By default, the Local Intranet zone contains all network connections that were established by using a Universal Naming Convention (UNC) path, and Web sites that bypass the proxy server or have names that do not include periods (for example, http://local), as long as they are not assigned to either the Restricted Sites or Trusted Sites zone. The default security level for the Local Intranet zone is set to Medium (Internet Explorer 4) or Medium-low (Internet Explorer 5 and 6). Be aware that when you access a local area network (LAN) or an intranet share, or an intranet Web site by using an Internet Protocol (IP) address or by using a fully qualified domain name (FQDN), the share or Web site is identified as being in the Internet zone instead of in the Local intranet zone. For more information about this issue, click the following article number to view the article in the Microsoft Knowledge Base:

303650 Intranet site is identified as an Internet site when you use an FQDN or an IP address

Trusted Sites Zone

This zone contains Web sites that you trust as safe (such as Web sites that are on your organization’s intranet or that come from established companies in whom you have confidence). When you add a Web site to the Trusted Sites zone, you believe that files you download or that you run from the Web site will not damage your computer or data. By default, there are no Web sites that are assigned to the Trusted Sites zone, and the security level is set to Low.

Restricted Sites Zone

This zone contains Web sites that you do not trust. When you add a Web site to the Restricted Sites zone, you believe that files that you download or run from the Web site may damage your computer or your data. By default, there are no Web sites that are assigned to the Restricted Sites zone, and the security level is set to High.
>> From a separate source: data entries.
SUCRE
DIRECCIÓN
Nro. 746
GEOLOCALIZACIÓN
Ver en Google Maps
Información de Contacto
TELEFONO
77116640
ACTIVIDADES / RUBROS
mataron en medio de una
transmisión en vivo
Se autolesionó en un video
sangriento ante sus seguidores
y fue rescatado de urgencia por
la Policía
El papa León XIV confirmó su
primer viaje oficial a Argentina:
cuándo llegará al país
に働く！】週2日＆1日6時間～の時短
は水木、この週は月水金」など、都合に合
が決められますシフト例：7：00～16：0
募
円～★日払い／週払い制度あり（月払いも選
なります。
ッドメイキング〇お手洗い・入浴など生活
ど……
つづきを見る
The Restricted Sites zone contains Web sites that are not on your computer or on your local intranet, or that are not already assigned to another zone. The default security level is Medium.

Note Security settings are applied only to files on your computer that are in the Temporary Internet Files folder. These settings use the security level of the Web site from which the files came. All other files are assumed to be safe.
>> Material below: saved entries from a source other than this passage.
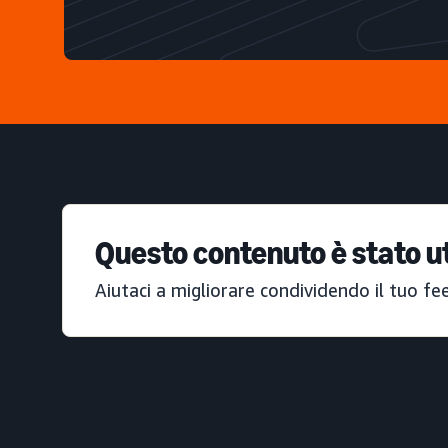
Questo contenuto è stato ut
Aiutaci a migliorare condividendo il tuo fe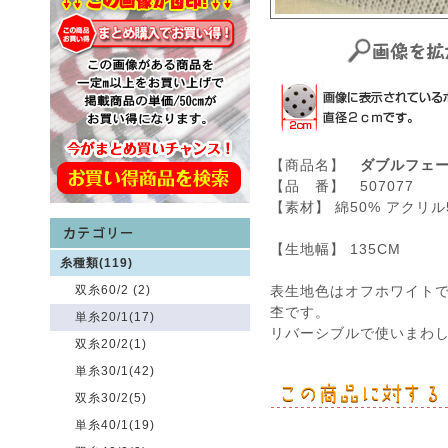
【商品名】
ダブルフェー
【品 番】 507077
【素材】 綿50% アクリル
【生地幅】 135CM
糸種類(119)
双糸60/2 (2)
表生地色はオフホワイト
杢です。
単糸20/1(17)
リバーシブルで使いまわ
双糸20/2(1)
単糸30/1(42)
双糸30/2(5)
単糸40/1(19)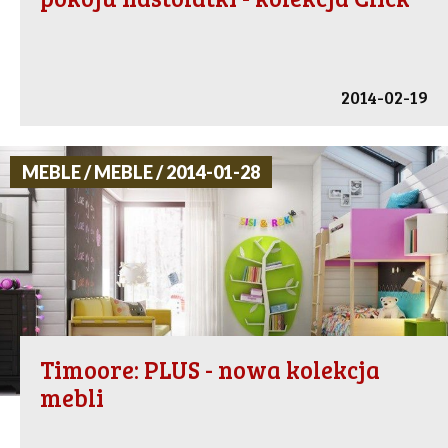
2014-02-19
MEBLE / MEBLE / 2014-01-28
Timoore: PLUS - nowa kolekcja
mebli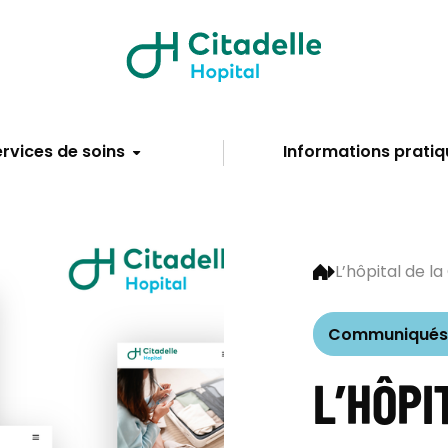
rvices de soins
Informations pratiq
L’hôpital de la 
Communiqués 
L’HÔPI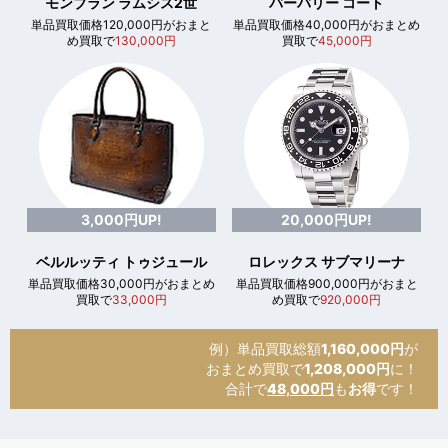
モンブラン ラムシス2世
バーバリー コート
単品買取価格120,000円がおまと
単品買取価格40,000円がおまとめ
め買取で
130,000円
買取で
45,000円
3,000円UP!
20,000円UP!
ベルルッティ トゥジュール
ロレックス サブマリーナ
単品買取価格30,000円がおまとめ
単品買取価格900,000円がおまと
買取で
33,000円
め買取で
920,000円
例）単品買取総額
1,160,000円
が
おまとめ買取で
1,208,000円
に！
合計で
48,000円
も
お得
です！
Comparing the IE security zones (IEZoneAnalyzer tool):

http://blogs.technet.com/b/fdcc/archive/2009/10/01/viewing-and-comparing-ie-security-zone-settings.aspx

See also  http://blogs.technet.com/b/fdcc/archive/2011/04/14/iezoneanalyzer-v3.aspx

Setting up Trusted Zones for all your users on the network

Edit your IE settings GPO (or create a new one) with the following:

Computer Configuration – Administrative Templates – Windows Components – Internet Explorer – Internet Control Panel – Security Page – Site to Zone Assignment List – Enabled

Then click the Show button – and add the appropriate Value Name and Value – eg: http://www.mycleverwebsite.com with a value of 2 for Trusted Sites Zone, or 1 for Intranet Zone

NOTE: Users can not modify the list themselves, it is locked down via this GPO.